Die verregaande conclusie hoeft niet persé de juiste te zijn. Het valt immers op dat Bemba’s milities in de Evenaarsprovincie, zijn thuisbasis, zich gedeisd gehouden hebben en de uitslaande brand nog maar eens, zoals in augustus en november, beperkt gebleven is tot Kinshasa en vooral de administratieve wijk Gombe. Bovendien hebben de parlementsleden van Bemba’s partij, de MLC, in de gegeven omstandigheden koelbloedig gereageerd. Natuurlijk hebben ze de houding van de presidentiële meerderheid, die de oppositie de in een democratie noodzakelijke ademruimte niet gunt, aangeklaagd maar de ondertoon is er wel een van: we willen ons een plaats veroveren in het parlement.
Dat net op de dag dat Bemba ’s avonds naar Portugal afreist, de oppositie het voorzitterschap van twee belangrijke commissies toegewezen krijgt, is een aanwijzing dat de democratie in Congo wel een opdoffer gekregen heeft maar nog niet op sterven na dood ligt. Het is aan het parlement om van de meerderheid de levensnoodzakelijke bewegingsvrijheid af te dwingen. Zoals een parlementslid het formuleerde: Congo mag niet verworden tot een démocratie tropicalisée.
Kabila werkt zich in nesten
Na de kritiek van de Europese ambassadeurs – u hebt het recht om in te grijpen, president, maar u hebt buitensporig veel geweld gebruik en u moet de oppositie haar plaats gunnen – is Kabila niet meer on speaking terms met de Europese Unie. Als Minister van Buitenlandse Zaken, De Gucht, op bezoek in Kinshasa, in een toespraak de Europese kritiek parafraseert, is ook hij bijna een volle dag persona non grata. Kabila’s weerstand tegen een Belgisch minister die hem niet naar de mond praat, is extra groot. Van een kritiekloos minister als Flahaut krijgt hij een uitnodiging om langs te komen voor een doctoraat honoris causa en dan blaast onder impuls van mannen als De Gucht de regering dat voornemen af. Je zou voor minder op je teen getrapt zijn.

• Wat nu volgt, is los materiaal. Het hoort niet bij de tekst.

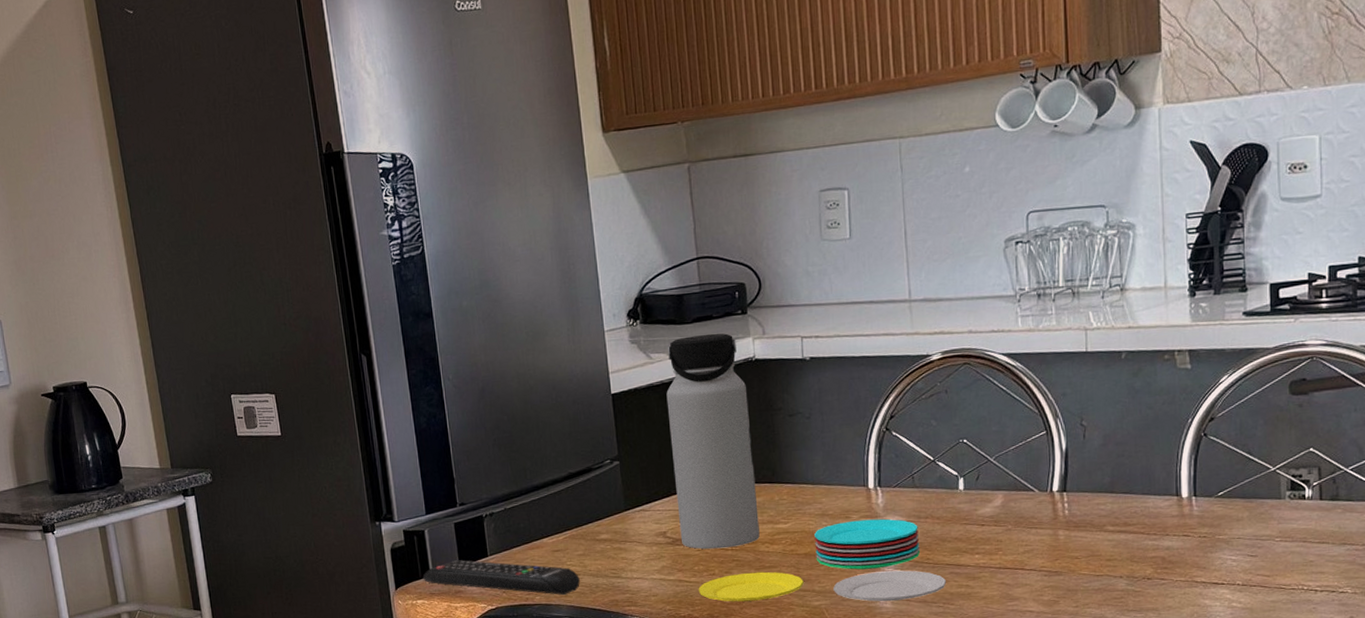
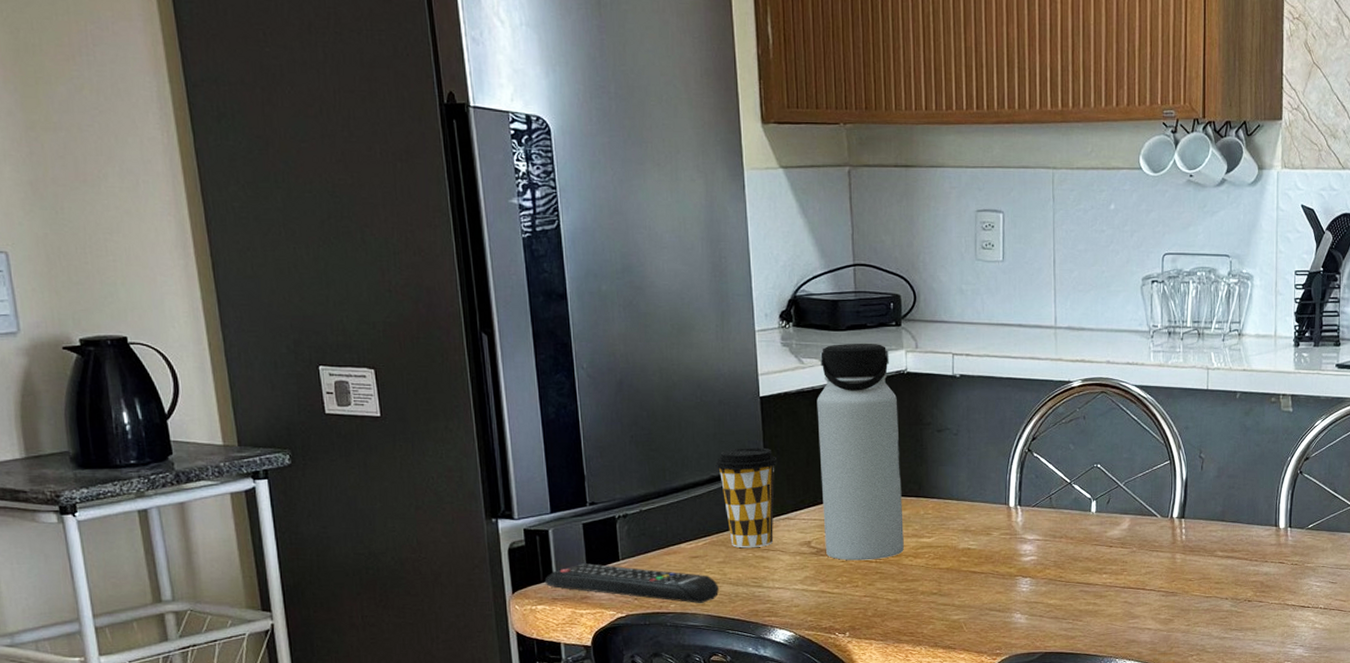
coffee cup: none [572,443,631,541] -> present [715,447,778,548]
plate: present [698,519,946,602] -> none [841,537,1076,617]

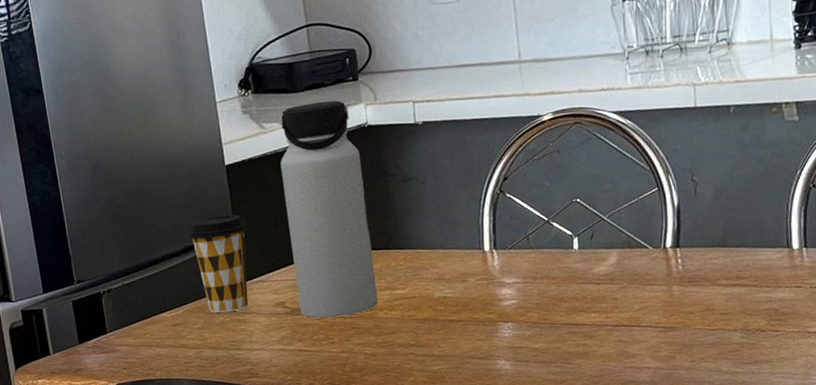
remote control: present [544,562,720,603] -> none [42,337,201,369]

De Gucht trekt volop het register van de verontwaardiging open: ik betreur het dat de president me niet uitnodigt, hij kan toch niet verwachten dat ik van mening verander en andere dingen vertel omdat hij me anders niet wil ontmoeten. Zijn lichaamstaal spreekt boekdelen: de omgang met gorilla’s gaat De Gucht beter af dan die met kabila’s. Net als De Gucht onder stoom komt, loopt het verlossende telefoontje binnen: kom af, minister, u bent welkom. De argumentatie van parlementsvoorzitter Kamerhe en Minister van Buitenlandse Zaken Mbusa, en de telefoontjes van premier Verhofstadt en Europees commissaris Michel hebben uiteindelijk het juiste effect gesorteerd.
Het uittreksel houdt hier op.